### Material provided

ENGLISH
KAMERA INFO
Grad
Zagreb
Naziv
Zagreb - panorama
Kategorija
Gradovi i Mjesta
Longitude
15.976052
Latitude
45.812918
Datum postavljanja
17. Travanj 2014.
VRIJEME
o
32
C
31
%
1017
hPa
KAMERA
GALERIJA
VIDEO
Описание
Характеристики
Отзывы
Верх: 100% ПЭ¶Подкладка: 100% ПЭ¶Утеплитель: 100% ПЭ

######
### Material provided

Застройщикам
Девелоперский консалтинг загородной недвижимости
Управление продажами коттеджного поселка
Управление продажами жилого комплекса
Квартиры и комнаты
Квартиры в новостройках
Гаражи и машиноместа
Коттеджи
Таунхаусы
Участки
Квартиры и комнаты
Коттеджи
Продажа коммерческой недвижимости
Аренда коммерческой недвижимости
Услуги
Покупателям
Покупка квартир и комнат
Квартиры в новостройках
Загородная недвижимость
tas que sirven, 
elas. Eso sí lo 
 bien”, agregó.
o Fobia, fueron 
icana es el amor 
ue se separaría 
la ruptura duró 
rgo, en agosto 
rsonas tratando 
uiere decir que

######
### Material provided

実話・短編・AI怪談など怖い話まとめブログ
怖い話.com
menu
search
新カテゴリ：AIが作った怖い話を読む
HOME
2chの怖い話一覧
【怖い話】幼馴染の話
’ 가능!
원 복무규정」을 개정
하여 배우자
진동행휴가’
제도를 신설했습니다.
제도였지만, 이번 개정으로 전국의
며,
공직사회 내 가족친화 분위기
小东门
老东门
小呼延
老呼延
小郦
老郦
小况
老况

######

Task goal — Find every line in the records that has the word "продажами". Then report the count alone.

Reply to the exercise — 2